Musks Sicht auf die Beziehung zwischen Nachrichtenkonsum, Nachrichtengenerierung und seiner Plattform ist simpel – sogar albern. Er hat Recht, wenn er denkt, dass die meisten Menschen heutzutage ihre Nachrichten über soziale Medien beziehen. Ein aktueller Bericht Eine Studie der Universität Oxford und des Reuters Institute for the Study of Journalism ergab, dass mittlerweile mehr Menschen ihre Nachrichten über „Gateways“ der sozialen Medien als direkt von Nachrichten-Websites erhielten – 30 Prozent bei ersteren gegenüber 22 Prozent bei letzteren. Aber wer glaubt Musk, dass diese Neuigkeiten auf den Plattformen verbreitet werden? Derselbe Bericht ergab, dass die Leute Mainstream-Journalisten und Nachrichtenagenturen mehr Aufmerksamkeit schenkten als allen anderen auf X.

Und wer sind diese wunderbaren „eigentlichen Weltklasse-Fachexperten“, von denen Musk glaubt, dass sie die Nachrichten liefern können, ohne dass es jemanden braucht, dessen ausdrückliche Aufgabe darin besteht, sie zu sammeln, zu prüfen, als Zweitquelle zu verwenden, sie zu kontextualisieren und zu übersetzen? in etwas Verständliches umwandeln, es bearbeiten, von einem Anwalt überprüfen lassen und sicherstellen, dass es einen Bezug zur Wahrheit hat?

Ich begrüße ein Nachrichten-Ökosystem, das nicht nur Journalisten umfasst, die bei Mainstream-Institutionen angestellt sind, sondern auch unabhängige Journalisten, die beispielsweise auf Substack schreiben oder ihre eigenen Podcasts haben, und „Bürgerjournalisten“, die in Echtzeit über das Geschehen vor Ort berichten können. Aber die Vorstellung, dass wir uns mehr auf diese Gruppen verlassen und ihnen vertrauen sollten als auf die „alten Medien“, ist falsch.

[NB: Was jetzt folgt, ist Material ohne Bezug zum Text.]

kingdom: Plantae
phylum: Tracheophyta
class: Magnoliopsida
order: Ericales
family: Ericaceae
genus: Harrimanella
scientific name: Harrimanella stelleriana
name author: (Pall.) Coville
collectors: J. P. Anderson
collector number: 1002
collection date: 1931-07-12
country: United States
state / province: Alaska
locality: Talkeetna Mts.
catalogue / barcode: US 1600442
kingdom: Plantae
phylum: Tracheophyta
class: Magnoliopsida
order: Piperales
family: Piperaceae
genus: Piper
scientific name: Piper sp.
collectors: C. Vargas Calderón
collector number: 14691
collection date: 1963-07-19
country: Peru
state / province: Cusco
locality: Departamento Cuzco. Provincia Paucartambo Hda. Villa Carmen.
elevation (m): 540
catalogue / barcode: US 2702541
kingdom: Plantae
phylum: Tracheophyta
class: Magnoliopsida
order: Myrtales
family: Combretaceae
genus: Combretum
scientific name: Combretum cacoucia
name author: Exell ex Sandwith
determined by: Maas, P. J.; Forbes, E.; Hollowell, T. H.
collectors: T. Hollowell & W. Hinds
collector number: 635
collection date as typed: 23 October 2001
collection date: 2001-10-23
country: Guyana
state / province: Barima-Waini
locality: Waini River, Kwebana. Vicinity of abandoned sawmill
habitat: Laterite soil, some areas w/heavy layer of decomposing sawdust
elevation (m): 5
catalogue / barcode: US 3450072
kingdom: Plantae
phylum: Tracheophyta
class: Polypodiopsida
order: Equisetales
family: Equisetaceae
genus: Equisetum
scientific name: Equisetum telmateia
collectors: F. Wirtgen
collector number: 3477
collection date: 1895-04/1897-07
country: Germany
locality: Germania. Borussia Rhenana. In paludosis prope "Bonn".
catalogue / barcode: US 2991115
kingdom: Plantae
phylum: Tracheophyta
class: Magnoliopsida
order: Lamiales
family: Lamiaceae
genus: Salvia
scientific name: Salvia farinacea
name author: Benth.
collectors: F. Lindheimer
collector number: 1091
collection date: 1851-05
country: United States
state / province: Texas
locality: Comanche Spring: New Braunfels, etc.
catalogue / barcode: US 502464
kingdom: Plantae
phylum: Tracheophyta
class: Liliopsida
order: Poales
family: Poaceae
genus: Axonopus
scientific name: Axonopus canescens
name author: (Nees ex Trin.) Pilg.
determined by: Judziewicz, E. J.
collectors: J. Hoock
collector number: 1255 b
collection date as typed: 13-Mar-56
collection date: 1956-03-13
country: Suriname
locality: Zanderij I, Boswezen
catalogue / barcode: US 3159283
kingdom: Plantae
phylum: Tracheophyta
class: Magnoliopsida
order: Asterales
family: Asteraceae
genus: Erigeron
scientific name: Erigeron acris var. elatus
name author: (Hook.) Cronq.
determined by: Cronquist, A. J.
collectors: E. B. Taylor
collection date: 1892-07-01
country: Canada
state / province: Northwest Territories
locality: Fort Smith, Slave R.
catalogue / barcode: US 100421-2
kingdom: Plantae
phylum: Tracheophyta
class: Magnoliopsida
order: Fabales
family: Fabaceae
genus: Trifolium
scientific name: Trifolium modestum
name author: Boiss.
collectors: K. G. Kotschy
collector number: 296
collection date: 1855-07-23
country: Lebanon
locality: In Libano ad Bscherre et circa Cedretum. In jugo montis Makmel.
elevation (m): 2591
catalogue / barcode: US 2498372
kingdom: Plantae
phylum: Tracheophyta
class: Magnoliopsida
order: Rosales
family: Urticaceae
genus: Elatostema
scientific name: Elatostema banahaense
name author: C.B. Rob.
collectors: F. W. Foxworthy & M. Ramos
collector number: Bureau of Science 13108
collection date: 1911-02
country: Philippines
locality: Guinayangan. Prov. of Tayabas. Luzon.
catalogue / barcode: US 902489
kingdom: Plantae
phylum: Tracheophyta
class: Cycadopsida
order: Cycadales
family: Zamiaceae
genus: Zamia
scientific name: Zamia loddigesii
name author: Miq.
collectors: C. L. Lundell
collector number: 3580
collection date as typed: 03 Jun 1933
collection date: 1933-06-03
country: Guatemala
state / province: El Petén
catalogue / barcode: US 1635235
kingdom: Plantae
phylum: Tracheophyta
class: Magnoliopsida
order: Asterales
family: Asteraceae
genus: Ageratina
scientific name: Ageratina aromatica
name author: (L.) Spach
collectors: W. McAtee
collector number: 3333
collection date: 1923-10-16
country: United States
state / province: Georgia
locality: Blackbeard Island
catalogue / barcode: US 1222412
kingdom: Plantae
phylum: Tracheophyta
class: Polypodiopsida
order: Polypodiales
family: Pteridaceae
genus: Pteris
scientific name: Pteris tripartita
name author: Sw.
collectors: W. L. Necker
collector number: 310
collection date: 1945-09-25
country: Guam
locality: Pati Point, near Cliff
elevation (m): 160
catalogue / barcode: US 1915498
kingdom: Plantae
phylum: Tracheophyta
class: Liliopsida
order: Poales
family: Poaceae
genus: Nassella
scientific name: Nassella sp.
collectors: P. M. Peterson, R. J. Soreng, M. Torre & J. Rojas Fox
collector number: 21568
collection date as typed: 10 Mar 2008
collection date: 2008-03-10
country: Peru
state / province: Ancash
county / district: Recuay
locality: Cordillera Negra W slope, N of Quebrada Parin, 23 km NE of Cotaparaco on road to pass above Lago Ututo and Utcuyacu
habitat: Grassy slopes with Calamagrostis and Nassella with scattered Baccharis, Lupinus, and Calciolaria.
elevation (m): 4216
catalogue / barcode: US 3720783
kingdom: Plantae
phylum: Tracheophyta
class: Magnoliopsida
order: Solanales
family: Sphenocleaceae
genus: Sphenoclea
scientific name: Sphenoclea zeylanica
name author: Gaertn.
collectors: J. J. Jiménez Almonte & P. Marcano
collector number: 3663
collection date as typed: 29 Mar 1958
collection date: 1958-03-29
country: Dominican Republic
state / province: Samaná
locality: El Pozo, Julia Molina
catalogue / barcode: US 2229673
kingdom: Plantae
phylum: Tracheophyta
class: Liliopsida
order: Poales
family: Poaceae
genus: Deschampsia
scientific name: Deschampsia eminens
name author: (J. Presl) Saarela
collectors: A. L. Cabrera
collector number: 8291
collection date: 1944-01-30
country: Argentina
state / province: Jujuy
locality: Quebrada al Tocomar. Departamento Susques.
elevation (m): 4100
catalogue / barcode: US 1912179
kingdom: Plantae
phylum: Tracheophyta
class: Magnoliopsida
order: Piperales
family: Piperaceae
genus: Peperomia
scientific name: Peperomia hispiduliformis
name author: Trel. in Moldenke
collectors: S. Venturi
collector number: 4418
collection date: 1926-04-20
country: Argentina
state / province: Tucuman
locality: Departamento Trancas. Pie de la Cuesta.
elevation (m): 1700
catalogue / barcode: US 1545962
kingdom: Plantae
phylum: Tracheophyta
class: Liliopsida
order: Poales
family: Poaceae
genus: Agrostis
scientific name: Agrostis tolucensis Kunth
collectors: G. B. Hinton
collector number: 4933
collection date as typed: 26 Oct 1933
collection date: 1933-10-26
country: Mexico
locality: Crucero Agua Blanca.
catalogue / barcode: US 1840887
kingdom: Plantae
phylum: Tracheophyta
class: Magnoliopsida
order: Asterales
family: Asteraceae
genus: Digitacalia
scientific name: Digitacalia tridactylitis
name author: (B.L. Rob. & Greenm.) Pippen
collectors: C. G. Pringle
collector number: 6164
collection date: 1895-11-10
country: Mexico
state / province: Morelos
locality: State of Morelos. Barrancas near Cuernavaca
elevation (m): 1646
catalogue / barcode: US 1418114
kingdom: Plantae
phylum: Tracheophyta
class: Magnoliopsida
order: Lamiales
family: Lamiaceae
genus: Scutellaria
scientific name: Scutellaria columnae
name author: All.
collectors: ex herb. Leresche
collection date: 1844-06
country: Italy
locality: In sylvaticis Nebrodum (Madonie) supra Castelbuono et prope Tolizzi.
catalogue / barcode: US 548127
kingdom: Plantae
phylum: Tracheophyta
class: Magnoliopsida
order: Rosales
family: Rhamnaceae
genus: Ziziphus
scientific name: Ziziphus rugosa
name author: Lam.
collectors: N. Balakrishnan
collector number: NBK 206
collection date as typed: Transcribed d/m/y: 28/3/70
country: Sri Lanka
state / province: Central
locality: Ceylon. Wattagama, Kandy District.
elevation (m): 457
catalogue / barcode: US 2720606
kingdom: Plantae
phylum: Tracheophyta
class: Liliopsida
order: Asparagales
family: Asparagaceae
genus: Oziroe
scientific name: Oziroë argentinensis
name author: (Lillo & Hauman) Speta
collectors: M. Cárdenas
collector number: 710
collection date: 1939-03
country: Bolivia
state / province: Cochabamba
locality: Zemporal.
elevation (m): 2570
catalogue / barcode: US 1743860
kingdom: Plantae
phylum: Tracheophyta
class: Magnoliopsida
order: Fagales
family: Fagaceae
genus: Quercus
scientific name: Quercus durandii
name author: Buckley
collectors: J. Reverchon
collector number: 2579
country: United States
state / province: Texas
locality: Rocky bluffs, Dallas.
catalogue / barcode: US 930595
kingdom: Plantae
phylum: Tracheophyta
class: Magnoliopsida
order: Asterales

Unabhängige Journalisten müssen Stricher sein und ihre Inhalte auf eine Weise verkaufen und bewerben, vor der diejenigen von uns, die das Privileg haben, bei Medieninstitutionen angestellt zu sein, geschützt sind. Und sie müssen genauso oft vor Publikum spielen wie alle anderen. Ein Widersacher zu sein kann wertvoll sein, kann aber auch zu einer reflexartigen Haltung werden, die eingenommen wird, um ein Publikum zufrieden zu stellen, und nicht das Ergebnis einer sorgfältigen Analyse der vorliegenden Angelegenheit ist.

Also ja, sicher, die „alten Medien“ haben alle möglichen Probleme – ernsthafte – und wir können es immer besser machen. Aber die Vorstellung, dass „Experten“, die für Einfluss auf soziale Medien bezahlen, eine bessere Nachrichtenquelle seien als Journalisten und Medieninstitutionen mit jahrzehntelanger Erfahrung, ist ein Trugschluss – ebenso wie (leider) die Vorstellung, dass man mehr als etwa vier Minuten damit verbringen kann Bluesky in dieser Phase, ohne sich so zu langweilen, dass Sie sich heimlich zu X zurückschleichen müssen.